Tesla hosts roughly twenty services, all orchestrated through Docker Compose and exposed behind an nginx reverse proxy with Cloudflare tunnels for external access:

Service	GPU	Purpose
vLLM	PRO 6000	Qwen3.6-27B-FP8, OpenAI-compatible API
ComfyUI	PRO 6000 / 3060	Image generation (Flux, SDXL)
Open WebUI	CPU	Chat frontend with RAG, connects to vLLM
Gitea + Postgres	CPU	Self-hosted Git hosting
SearXNG	CPU	Private metasearch
Browserless	CPU	Headless Chrome
Docker Registry	CPU	Local container images
Firecrawl + deps	CPU	Web scraping (Postgres, Redis, RabbitMQ, Playwright)

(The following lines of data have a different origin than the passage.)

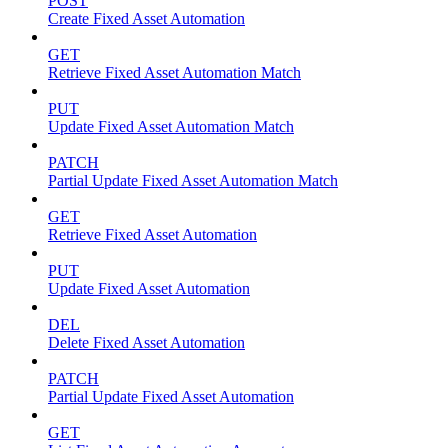
POST
Create Fixed Asset Automation
GET
Retrieve Fixed Asset Automation Match
PUT
Update Fixed Asset Automation Match
PATCH
Partial Update Fixed Asset Automation Match
GET
Retrieve Fixed Asset Automation
PUT
Update Fixed Asset Automation
DEL
Delete Fixed Asset Automation
PATCH
Partial Update Fixed Asset Automation
GET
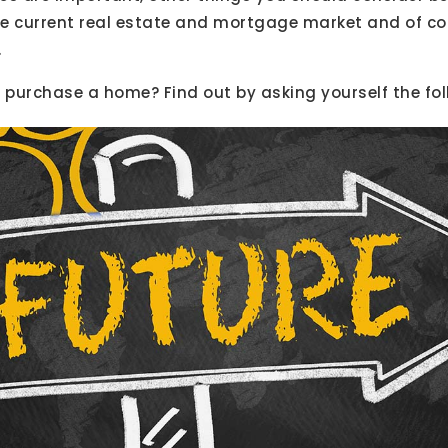
the current real estate and mortgage market and of c
.
r purchase a home? Find out by asking yourself the fo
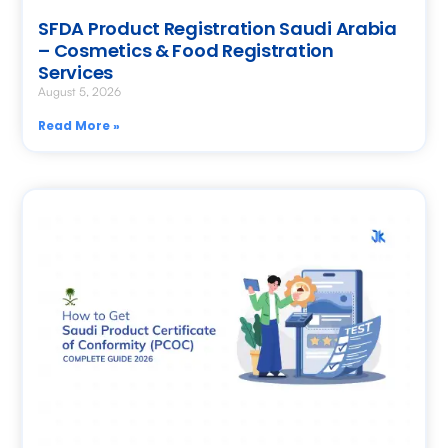
SFDA Product Registration Saudi Arabia
– Cosmetics & Food Registration
Services
August 5, 2026
Read More »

The PRO 6000 handles both vLLM and ComfyUI — they rarely peak at the same time, so 96 GB is enough for both workloads sequentially. The 3060 catches overflow image generation jobs.

Lessons Learned

VRAM capacity and bandwidth are both bottlenecks. Capacity determines what fits, but bandwidth determines what runs at a usable speed. Unified-memory systems like Apple Silicon look impressive on paper — 64 GB, 128 GB — but their shared bandwidth makes dense models painfully slow. Only MoE models remain practical there. A dedicated GPU with a fat memory bus is what you need for serious inference.

Dual GPUs help more than you think. Even a modest secondary GPU like the 3060 frees you from fighting over the primary card. Image generation and inference can overlap without killing each other.

Docker Compose is the glue. Twenty services on one machine sounds chaotic until you realize they’re all declared in a single compose file. Start, stop, update — one command.

Self-hosting teaches you about dependencies. You don’t just run an LLM server. You need a registry, a reverse proxy, a search backend, headless browsers, queues… The ecosystem grows organically. Having it all local is satisfying precisely because it’s messy.

Next Steps

The motherboard has two PCIe x16 slots. The second one is empty. When the workload demands it, a second RTX PRO 6000 goes in — doubling to 192 GB of VRAM for even larger models or concurrent workloads. Until then, one card is plenty.

The dream is simple: local models that rival cloud quality, running on hardware I control, in my own office. We’re getting close.